I understand people’s gripes with the game and share many if not most of them: the points of interest are too few and too similar, vendors don’t carry nearly enough credits, resource management and base management is a pain, questionable writing, useless maps, the list can go on. I absolutely agree that the game deserves the criticism it’s been receiving since its release in September, though definitely not all of it.

The main story has its ups and downs, the characters are typical, but overall it has one of the most unique new game plus tie-ins I’ve ever experienced. And though some faction questlines left me with a sour taste in my mouth, each one was unique albeit completely nonconvergent, which leads me to believe there is much more to Starfield Bethesda has planned.
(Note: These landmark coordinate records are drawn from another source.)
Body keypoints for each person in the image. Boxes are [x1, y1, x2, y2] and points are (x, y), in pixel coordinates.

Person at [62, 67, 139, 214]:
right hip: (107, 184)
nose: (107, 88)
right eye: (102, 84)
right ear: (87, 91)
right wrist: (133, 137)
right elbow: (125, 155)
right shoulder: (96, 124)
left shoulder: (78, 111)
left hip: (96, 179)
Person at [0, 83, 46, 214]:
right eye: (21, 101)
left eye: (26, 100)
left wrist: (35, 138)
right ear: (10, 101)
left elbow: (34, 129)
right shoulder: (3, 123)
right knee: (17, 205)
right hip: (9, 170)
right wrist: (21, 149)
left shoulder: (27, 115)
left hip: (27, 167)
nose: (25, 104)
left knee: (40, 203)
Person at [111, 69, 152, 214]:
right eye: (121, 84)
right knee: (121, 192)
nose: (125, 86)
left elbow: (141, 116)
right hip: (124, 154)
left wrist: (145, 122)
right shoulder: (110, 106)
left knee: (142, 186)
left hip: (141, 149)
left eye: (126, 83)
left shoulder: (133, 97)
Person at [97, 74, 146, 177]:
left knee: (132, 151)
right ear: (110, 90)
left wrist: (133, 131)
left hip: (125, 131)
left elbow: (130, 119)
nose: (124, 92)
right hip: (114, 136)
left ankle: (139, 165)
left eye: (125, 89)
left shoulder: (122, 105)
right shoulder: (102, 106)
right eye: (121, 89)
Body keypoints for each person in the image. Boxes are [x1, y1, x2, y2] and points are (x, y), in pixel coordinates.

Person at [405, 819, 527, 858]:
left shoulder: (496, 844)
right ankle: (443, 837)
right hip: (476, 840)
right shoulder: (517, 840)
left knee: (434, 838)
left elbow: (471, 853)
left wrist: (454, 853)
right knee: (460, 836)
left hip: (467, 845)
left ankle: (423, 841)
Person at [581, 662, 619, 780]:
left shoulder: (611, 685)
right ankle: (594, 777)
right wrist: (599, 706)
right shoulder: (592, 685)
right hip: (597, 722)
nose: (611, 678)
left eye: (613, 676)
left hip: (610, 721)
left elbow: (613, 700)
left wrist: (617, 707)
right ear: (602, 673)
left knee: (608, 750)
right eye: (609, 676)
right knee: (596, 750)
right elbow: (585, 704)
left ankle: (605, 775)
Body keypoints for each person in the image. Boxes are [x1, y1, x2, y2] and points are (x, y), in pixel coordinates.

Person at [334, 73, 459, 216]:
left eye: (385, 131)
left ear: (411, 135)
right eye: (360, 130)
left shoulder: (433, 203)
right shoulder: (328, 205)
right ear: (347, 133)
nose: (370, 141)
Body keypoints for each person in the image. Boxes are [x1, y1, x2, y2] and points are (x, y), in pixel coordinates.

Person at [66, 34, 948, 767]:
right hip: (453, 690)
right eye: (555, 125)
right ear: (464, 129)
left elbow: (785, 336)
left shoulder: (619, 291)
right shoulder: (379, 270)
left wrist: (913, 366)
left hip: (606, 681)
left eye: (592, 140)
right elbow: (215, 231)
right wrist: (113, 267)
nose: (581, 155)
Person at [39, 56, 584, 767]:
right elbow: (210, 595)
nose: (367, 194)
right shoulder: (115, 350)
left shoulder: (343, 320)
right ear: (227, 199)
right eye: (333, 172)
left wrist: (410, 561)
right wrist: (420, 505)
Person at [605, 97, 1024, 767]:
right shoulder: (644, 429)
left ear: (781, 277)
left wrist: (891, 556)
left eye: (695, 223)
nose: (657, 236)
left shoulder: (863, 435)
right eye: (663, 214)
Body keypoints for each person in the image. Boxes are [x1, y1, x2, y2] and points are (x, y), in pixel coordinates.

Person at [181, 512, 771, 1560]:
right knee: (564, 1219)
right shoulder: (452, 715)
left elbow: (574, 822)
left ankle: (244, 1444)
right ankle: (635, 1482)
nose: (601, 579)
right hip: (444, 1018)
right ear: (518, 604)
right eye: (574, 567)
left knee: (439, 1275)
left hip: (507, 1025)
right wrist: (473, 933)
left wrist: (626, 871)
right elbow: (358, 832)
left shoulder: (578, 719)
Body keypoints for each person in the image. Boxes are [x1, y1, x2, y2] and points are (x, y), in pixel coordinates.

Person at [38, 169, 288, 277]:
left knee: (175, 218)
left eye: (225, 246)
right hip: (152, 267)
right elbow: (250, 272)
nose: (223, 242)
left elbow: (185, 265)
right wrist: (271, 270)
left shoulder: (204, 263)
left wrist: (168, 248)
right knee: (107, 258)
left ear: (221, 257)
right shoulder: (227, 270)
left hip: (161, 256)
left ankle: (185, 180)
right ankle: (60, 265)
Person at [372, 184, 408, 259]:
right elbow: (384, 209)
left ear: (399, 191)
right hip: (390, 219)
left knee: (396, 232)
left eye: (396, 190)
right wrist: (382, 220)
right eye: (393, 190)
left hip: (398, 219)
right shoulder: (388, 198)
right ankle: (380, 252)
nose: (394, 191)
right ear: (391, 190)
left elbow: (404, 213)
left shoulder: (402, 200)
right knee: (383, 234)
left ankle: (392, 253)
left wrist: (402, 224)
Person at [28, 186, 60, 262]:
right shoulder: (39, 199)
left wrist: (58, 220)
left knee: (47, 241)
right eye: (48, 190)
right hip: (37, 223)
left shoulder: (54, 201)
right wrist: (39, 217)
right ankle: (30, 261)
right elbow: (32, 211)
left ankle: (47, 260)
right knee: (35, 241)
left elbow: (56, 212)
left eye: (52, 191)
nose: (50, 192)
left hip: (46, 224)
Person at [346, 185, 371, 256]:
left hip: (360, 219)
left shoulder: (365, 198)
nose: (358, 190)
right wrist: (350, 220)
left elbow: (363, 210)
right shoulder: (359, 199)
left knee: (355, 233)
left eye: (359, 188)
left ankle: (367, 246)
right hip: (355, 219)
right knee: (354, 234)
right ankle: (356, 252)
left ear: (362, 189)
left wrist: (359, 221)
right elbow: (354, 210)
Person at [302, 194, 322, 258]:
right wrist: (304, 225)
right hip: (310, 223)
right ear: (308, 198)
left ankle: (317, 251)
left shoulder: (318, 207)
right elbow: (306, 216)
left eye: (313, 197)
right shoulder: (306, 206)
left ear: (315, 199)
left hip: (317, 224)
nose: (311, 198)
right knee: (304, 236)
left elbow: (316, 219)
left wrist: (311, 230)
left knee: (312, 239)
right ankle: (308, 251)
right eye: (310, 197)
But for all its faults, shortcomings, and good old Bethesda jank, I can’t say I've ever played a game at this scale and with this level of detail.

I can land at Neon, go to the Astral Lounge and pickpocket some unsuspecting corpo executive, take my ship back to the seaside settlement I built on some other remote planet where I can tend to my greenhouse where I grow hallucinogenic plants that I can harvest to upgrade parts of my laser rifle. Then I can dock with an orbital space station where I can upgrade the missile and shield systems on my spaceship, take a contract to hunt down some space pirates, then land at the wreckage of their obliterated ships where I can scavenge them for more resources. And when all is said and done, I can look up at the enormous gas giant I’m orbiting on the tiny frozen moon I’m standing on and watch in real time as the sun rises over the horizon. Sure, there are other games where you can do all those things, but not at the scale that you can do it in Starfield.

Starfield isn’t perfect, I never expected it to be, and I don’t expect it ever will be. It didn’t change my life or my perception of video games, and it didn’t really make me ask or think about any profound questions about humanity’s place in or among the stars. But there is no other game where I can get what I wanted out of it this year other than Starfield.